SF seeks mandatory treatment for drunks

Phillip Matier and Andrew Ross,
SF Chronicle , Tuesday, September 4, 2012

A city proposal would take chronic drunks off the street and force them into treatment programs they have refused. Photo: Brant Ward, SFC / SF

A city proposal would take chronic drunks off the street and force them into treatment programs they have refused. Photo: Brant Ward, SFC / SF

Chronic drunks in San Francisco could soon be sentenced to locked treatment for as long as six months, under a plan that has the green light from Mayor Ed Lee.

“We’ve done pretty well at getting some of these individuals to a point where they clean up a little bit – but when you leave them alone, they go right back to their old ways,” Lee said of the city’s current policy of releasing drunks when they sober up.

Under a plan being worked out by the city courts, the cops and the Public Health Department, chronic drunks who repeatedly miss their court dates would be held in contempt – five days for each missed appearance.

——

Your tasks:
1. From the article on mandatory treatment for drunks, reproduce word for word the part that opens with the words containing "Phillip Matier and" and closes with "Mayor Ed Lee.".
2. Answer these questions using the article on mandatory treatment for drunks:
(a) For how long at most could chronic drunks be sentenced to locked treatment?
(b) Which three bodies are working out the plan?
(c) How many days would a chronic drunk be held in contempt for each missed court appearance?

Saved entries

——

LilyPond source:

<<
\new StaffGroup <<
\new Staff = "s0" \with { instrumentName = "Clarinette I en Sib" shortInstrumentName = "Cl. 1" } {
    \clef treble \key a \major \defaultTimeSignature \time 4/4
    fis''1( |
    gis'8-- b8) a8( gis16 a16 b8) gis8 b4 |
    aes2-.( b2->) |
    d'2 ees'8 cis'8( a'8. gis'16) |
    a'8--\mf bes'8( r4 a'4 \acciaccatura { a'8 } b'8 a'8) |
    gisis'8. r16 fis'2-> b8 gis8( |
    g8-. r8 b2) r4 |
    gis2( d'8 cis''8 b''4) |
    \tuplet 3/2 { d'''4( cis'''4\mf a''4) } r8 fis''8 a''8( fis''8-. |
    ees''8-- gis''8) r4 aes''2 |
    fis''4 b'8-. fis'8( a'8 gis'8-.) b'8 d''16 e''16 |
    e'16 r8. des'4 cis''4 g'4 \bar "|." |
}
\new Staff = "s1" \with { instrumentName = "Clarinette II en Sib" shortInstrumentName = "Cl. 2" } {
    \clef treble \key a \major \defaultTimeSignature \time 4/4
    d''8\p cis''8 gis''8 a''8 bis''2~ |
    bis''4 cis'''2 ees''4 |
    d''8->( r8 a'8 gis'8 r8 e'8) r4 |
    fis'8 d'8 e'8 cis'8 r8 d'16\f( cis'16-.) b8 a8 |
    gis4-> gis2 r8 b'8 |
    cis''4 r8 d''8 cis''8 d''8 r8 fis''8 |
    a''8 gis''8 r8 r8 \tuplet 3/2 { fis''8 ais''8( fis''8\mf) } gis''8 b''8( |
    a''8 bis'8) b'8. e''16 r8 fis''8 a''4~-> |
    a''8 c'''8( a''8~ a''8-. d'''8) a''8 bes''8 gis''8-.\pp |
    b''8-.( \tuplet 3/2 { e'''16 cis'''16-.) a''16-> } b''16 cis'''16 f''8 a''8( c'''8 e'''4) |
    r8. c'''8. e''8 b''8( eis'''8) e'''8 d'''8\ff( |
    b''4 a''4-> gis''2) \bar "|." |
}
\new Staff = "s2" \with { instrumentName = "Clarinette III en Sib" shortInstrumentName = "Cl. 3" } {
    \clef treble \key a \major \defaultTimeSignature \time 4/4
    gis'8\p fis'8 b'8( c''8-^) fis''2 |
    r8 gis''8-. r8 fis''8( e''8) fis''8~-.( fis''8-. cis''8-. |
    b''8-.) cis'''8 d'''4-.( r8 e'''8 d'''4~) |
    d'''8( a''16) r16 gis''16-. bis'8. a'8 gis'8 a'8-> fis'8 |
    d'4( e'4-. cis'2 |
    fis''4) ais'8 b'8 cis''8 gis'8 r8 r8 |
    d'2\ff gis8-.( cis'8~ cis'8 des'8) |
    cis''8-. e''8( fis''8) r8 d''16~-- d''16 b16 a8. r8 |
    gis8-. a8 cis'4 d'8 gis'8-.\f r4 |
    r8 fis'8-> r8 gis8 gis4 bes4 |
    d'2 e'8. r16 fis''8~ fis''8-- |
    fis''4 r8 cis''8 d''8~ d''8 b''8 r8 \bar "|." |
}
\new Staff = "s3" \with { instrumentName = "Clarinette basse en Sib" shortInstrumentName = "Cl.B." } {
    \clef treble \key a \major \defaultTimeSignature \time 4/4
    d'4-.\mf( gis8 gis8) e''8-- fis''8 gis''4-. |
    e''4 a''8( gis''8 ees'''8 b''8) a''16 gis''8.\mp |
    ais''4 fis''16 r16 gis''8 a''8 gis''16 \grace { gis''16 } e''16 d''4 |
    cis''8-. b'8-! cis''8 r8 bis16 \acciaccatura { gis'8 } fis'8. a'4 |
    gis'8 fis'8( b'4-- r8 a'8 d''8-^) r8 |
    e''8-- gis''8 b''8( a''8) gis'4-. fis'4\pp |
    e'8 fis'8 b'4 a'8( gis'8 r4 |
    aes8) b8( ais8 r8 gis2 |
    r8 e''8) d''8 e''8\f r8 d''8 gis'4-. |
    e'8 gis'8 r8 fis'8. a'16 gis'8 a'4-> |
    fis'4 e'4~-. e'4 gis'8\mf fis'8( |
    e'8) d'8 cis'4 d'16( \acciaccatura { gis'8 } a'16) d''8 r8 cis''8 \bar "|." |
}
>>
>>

——

Set of answers:
1.
Phillip Matier and Andrew Ross,
SF Chronicle , Tuesday, September 4, 2012

A city proposal would take chronic drunks off the street and force them into treatment programs they have refused. Photo: Brant Ward, SFC / SF

A city proposal would take chronic drunks off the street and force them into treatment programs they have refused. Photo: Brant Ward, SFC / SF

Chronic drunks in San Francisco could soon be sentenced to locked treatment for as long as six months, under a plan that has the green light from Mayor Ed Lee.

2.
(a) Six months.
(b) The city courts, the cops, and the Public Health Department.
(c) Five days.